Activity: Exactly reproduce the entries, dropping any pictures from your copy.

Data provided:
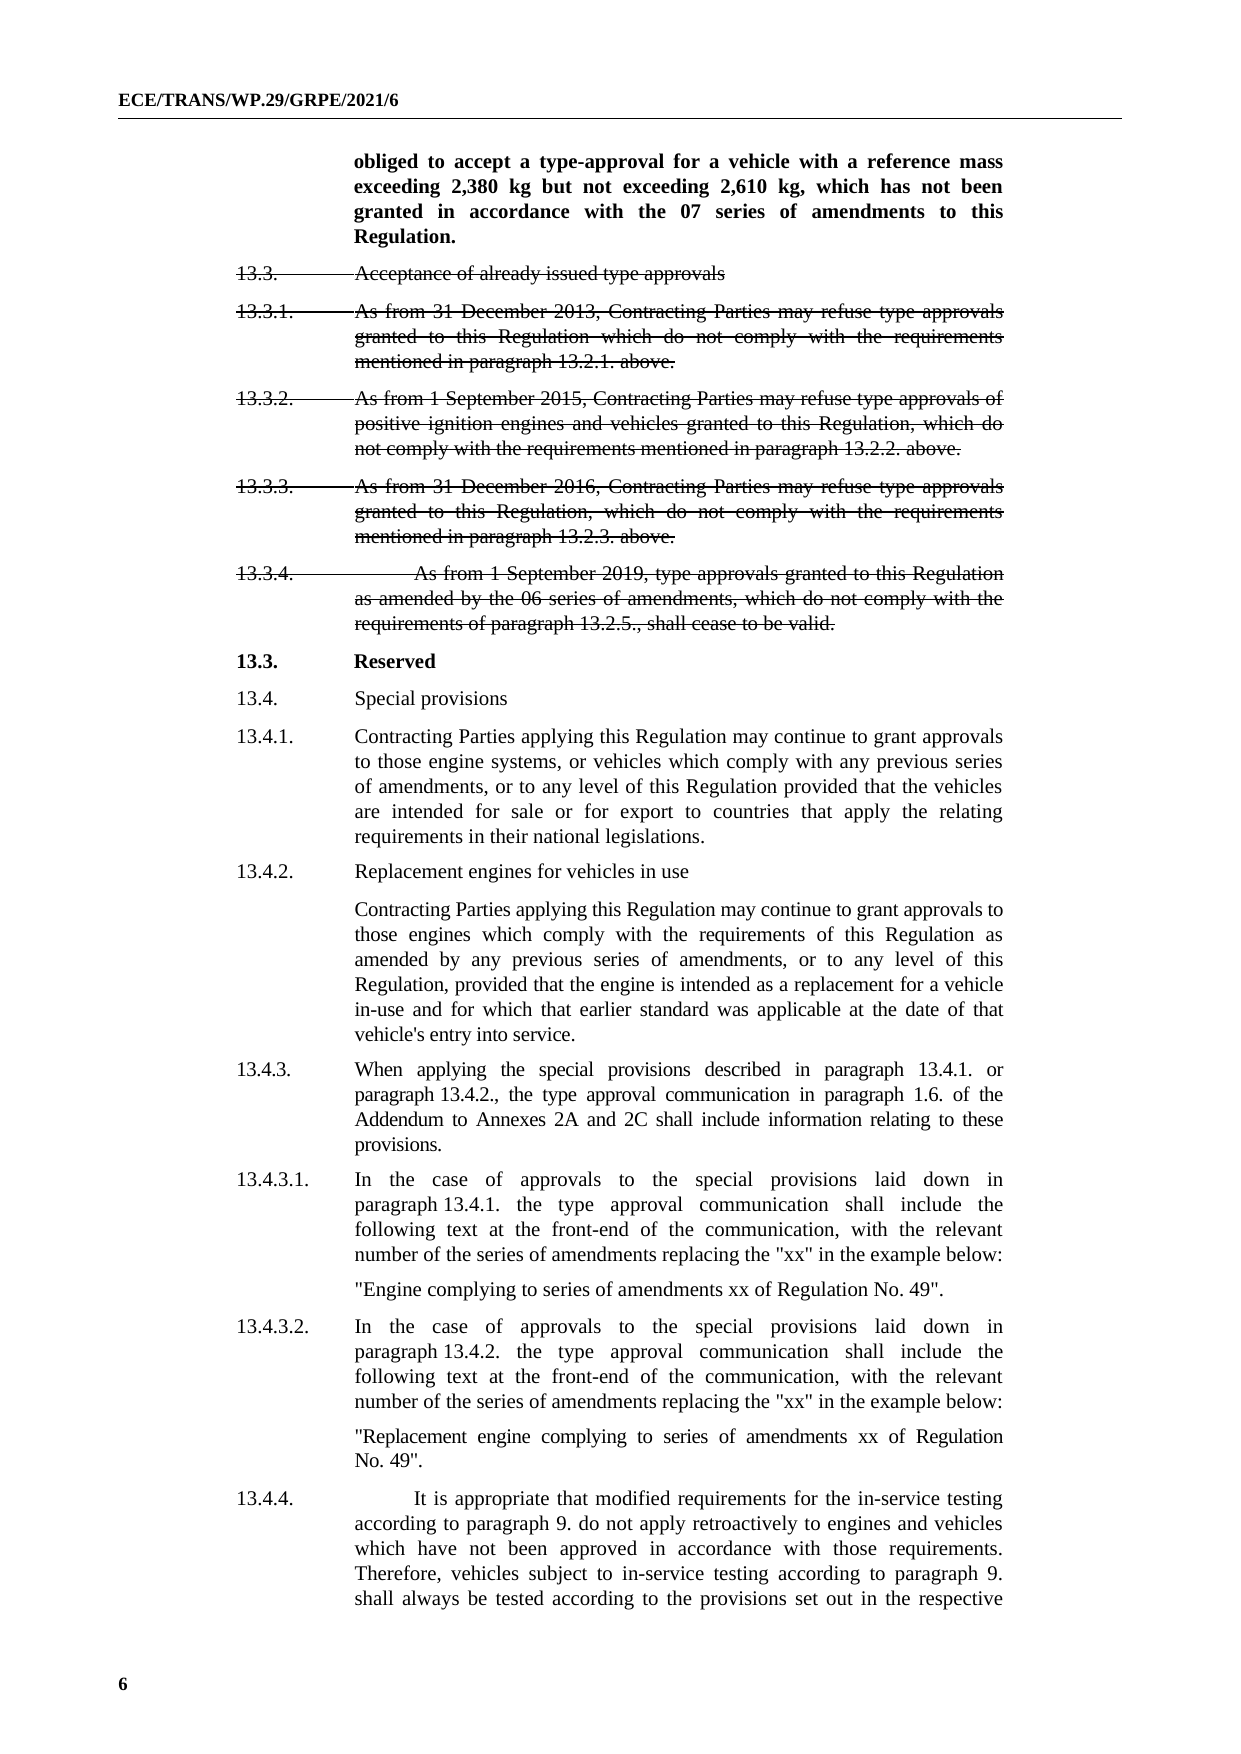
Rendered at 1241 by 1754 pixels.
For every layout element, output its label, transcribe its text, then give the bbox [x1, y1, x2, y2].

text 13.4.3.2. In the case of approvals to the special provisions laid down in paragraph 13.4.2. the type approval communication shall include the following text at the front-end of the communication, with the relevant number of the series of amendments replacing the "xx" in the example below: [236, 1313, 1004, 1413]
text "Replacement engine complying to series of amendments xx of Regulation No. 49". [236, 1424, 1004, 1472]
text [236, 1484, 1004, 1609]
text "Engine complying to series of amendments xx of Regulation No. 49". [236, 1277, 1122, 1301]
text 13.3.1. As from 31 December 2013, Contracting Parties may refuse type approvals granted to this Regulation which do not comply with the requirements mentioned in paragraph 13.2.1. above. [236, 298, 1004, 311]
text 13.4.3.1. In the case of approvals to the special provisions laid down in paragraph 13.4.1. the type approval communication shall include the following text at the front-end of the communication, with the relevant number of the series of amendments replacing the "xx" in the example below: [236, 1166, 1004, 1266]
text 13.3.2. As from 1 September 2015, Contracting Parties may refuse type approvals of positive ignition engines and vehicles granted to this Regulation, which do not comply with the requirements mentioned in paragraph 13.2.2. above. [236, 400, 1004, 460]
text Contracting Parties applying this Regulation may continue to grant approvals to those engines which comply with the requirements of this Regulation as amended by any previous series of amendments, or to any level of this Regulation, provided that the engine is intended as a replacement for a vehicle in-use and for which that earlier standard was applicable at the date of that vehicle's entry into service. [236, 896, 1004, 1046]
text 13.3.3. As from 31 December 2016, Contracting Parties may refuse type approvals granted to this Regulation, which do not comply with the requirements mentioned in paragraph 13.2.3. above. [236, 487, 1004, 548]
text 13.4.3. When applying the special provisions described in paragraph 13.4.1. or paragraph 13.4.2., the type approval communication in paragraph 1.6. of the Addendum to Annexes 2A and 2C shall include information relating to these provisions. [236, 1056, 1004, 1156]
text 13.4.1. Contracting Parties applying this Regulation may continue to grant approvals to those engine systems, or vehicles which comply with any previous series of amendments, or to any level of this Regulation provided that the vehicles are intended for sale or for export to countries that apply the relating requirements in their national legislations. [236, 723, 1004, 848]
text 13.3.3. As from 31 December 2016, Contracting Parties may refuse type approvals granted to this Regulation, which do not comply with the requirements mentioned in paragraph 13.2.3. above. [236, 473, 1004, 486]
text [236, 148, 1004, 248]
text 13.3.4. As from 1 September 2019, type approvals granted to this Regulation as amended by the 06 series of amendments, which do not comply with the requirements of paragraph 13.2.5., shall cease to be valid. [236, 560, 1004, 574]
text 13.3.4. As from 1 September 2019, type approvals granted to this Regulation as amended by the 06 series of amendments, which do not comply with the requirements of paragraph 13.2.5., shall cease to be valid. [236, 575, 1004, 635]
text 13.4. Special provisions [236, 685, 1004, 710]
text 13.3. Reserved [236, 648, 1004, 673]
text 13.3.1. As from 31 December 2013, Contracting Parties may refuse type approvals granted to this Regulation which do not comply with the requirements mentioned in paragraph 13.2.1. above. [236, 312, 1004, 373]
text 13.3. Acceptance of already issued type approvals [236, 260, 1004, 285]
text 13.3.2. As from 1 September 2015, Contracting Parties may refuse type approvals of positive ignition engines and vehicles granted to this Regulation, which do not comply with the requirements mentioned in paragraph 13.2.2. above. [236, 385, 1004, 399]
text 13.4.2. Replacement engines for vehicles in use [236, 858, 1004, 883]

Task result:
Rendered at 1241 by 1754 pixels.
For every layout element, output its label, transcribe its text, then give the bbox [x1, y1, x2, y2].

text 13.4.3.2. In the case of approvals to the special provisions laid down in paragraph 13.4.2. the type approval communication shall include the following text at the front-end of the communication, with the relevant number of the series of amendments replacing the "xx" in the example below: [236, 1313, 1004, 1413]
text "Replacement engine complying to series of amendments xx of Regulation No. 49". [236, 1424, 1004, 1472]
text [236, 1484, 1004, 1609]
text "Engine complying to series of amendments xx of Regulation No. 49". [236, 1277, 1122, 1301]
text 13.3.1. As from 31 December 2013, Contracting Parties may refuse type approvals granted to this Regulation which do not comply with the requirements mentioned in paragraph 13.2.1. above. [236, 298, 1004, 311]
text 13.4.3.1. In the case of approvals to the special provisions laid down in paragraph 13.4.1. the type approval communication shall include the following text at the front-end of the communication, with the relevant number of the series of amendments replacing the "xx" in the example below: [236, 1166, 1004, 1266]
text 13.3.2. As from 1 September 2015, Contracting Parties may refuse type approvals of positive ignition engines and vehicles granted to this Regulation, which do not comply with the requirements mentioned in paragraph 13.2.2. above. [236, 400, 1004, 460]
text Contracting Parties applying this Regulation may continue to grant approvals to those engines which comply with the requirements of this Regulation as amended by any previous series of amendments, or to any level of this Regulation, provided that the engine is intended as a replacement for a vehicle in-use and for which that earlier standard was applicable at the date of that vehicle's entry into service. [236, 896, 1004, 1046]
text 13.3.3. As from 31 December 2016, Contracting Parties may refuse type approvals granted to this Regulation, which do not comply with the requirements mentioned in paragraph 13.2.3. above. [236, 487, 1004, 548]
text 13.4.3. When applying the special provisions described in paragraph 13.4.1. or paragraph 13.4.2., the type approval communication in paragraph 1.6. of the Addendum to Annexes 2A and 2C shall include information relating to these provisions. [236, 1056, 1004, 1156]
text 13.4.1. Contracting Parties applying this Regulation may continue to grant approvals to those engine systems, or vehicles which comply with any previous series of amendments, or to any level of this Regulation provided that the vehicles are intended for sale or for export to countries that apply the relating requirements in their national legislations. [236, 723, 1004, 848]
text 13.3.3. As from 31 December 2016, Contracting Parties may refuse type approvals granted to this Regulation, which do not comply with the requirements mentioned in paragraph 13.2.3. above. [236, 473, 1004, 486]
text [236, 148, 1004, 248]
text 13.3.4. As from 1 September 2019, type approvals granted to this Regulation as amended by the 06 series of amendments, which do not comply with the requirements of paragraph 13.2.5., shall cease to be valid. [236, 560, 1004, 574]
text 13.3.4. As from 1 September 2019, type approvals granted to this Regulation as amended by the 06 series of amendments, which do not comply with the requirements of paragraph 13.2.5., shall cease to be valid. [236, 575, 1004, 635]
text 13.4. Special provisions [236, 685, 1004, 710]
text 13.3. Reserved [236, 648, 1004, 673]
text 13.3.1. As from 31 December 2013, Contracting Parties may refuse type approvals granted to this Regulation which do not comply with the requirements mentioned in paragraph 13.2.1. above. [236, 312, 1004, 373]
text 13.3. Acceptance of already issued type approvals [236, 260, 1004, 285]
text 13.3.2. As from 1 September 2015, Contracting Parties may refuse type approvals of positive ignition engines and vehicles granted to this Regulation, which do not comply with the requirements mentioned in paragraph 13.2.2. above. [236, 385, 1004, 399]
text 13.4.2. Replacement engines for vehicles in use [236, 858, 1004, 883]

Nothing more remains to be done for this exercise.